* [Items]
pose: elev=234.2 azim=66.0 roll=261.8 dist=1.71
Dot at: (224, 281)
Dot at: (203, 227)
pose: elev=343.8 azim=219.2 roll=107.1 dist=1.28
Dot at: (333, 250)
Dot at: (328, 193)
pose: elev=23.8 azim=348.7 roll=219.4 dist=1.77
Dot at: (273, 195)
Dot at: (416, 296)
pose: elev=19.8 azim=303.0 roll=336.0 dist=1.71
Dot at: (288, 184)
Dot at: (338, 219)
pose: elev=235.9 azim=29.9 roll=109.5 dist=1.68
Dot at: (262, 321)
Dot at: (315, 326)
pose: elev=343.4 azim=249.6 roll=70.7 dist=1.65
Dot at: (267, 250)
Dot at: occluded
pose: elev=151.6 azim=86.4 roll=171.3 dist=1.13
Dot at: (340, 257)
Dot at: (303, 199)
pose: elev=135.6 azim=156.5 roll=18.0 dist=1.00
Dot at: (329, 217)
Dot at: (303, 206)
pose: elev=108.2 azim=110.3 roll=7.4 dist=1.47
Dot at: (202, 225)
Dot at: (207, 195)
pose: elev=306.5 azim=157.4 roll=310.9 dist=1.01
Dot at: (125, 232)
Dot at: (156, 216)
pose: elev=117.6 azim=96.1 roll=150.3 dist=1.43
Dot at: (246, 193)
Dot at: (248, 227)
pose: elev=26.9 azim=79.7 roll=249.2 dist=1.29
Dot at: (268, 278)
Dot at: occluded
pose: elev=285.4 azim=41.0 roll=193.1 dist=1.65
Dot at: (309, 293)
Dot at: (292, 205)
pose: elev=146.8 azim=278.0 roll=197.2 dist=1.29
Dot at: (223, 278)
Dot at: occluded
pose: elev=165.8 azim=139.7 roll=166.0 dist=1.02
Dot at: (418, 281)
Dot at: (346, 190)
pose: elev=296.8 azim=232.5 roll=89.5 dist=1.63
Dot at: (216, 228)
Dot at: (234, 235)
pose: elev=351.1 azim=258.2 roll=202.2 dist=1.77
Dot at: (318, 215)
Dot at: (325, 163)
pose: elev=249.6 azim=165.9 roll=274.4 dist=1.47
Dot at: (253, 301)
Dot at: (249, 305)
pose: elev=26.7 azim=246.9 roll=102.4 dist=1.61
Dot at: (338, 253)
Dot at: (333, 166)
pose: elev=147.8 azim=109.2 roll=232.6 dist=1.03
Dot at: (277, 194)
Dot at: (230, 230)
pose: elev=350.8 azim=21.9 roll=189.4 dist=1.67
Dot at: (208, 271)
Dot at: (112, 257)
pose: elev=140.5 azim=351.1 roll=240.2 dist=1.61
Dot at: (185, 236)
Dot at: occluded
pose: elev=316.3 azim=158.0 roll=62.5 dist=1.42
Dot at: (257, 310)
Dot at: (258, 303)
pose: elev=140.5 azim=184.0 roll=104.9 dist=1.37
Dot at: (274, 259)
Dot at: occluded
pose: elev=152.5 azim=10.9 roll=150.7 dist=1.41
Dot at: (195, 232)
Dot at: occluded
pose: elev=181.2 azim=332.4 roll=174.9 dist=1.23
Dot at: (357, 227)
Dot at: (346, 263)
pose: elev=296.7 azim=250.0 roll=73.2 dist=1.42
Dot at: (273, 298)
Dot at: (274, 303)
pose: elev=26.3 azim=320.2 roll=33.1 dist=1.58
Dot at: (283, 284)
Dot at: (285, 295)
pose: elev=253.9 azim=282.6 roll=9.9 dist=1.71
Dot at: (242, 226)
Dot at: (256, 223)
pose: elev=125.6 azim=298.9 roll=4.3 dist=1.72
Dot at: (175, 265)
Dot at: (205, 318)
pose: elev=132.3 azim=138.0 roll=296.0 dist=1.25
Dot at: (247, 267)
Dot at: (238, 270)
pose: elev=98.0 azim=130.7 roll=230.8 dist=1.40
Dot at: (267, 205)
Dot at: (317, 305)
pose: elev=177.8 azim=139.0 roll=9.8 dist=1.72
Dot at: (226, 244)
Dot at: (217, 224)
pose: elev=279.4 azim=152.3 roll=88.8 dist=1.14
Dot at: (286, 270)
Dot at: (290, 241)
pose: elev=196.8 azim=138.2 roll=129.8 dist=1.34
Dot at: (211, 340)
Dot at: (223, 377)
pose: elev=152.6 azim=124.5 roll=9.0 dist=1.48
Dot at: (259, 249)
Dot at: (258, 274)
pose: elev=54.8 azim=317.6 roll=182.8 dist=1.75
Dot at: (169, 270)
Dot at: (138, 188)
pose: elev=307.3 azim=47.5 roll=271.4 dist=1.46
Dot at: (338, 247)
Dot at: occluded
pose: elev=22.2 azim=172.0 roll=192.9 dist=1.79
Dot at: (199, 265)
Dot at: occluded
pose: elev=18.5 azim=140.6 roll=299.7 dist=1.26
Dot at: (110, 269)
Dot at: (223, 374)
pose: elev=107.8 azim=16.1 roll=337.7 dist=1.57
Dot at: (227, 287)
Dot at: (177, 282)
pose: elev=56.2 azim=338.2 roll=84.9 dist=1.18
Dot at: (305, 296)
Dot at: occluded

* [Exercise brief] Return, unchanged, the lines of the entries above from the line with "pose: elev=125.6 azim=298.9" up to and including the line with "Dot at: (223, 377)".

* [Correct answer]
pose: elev=125.6 azim=298.9 roll=4.3 dist=1.72
Dot at: (175, 265)
Dot at: (205, 318)
pose: elev=132.3 azim=138.0 roll=296.0 dist=1.25
Dot at: (247, 267)
Dot at: (238, 270)
pose: elev=98.0 azim=130.7 roll=230.8 dist=1.40
Dot at: (267, 205)
Dot at: (317, 305)
pose: elev=177.8 azim=139.0 roll=9.8 dist=1.72
Dot at: (226, 244)
Dot at: (217, 224)
pose: elev=279.4 azim=152.3 roll=88.8 dist=1.14
Dot at: (286, 270)
Dot at: (290, 241)
pose: elev=196.8 azim=138.2 roll=129.8 dist=1.34
Dot at: (211, 340)
Dot at: (223, 377)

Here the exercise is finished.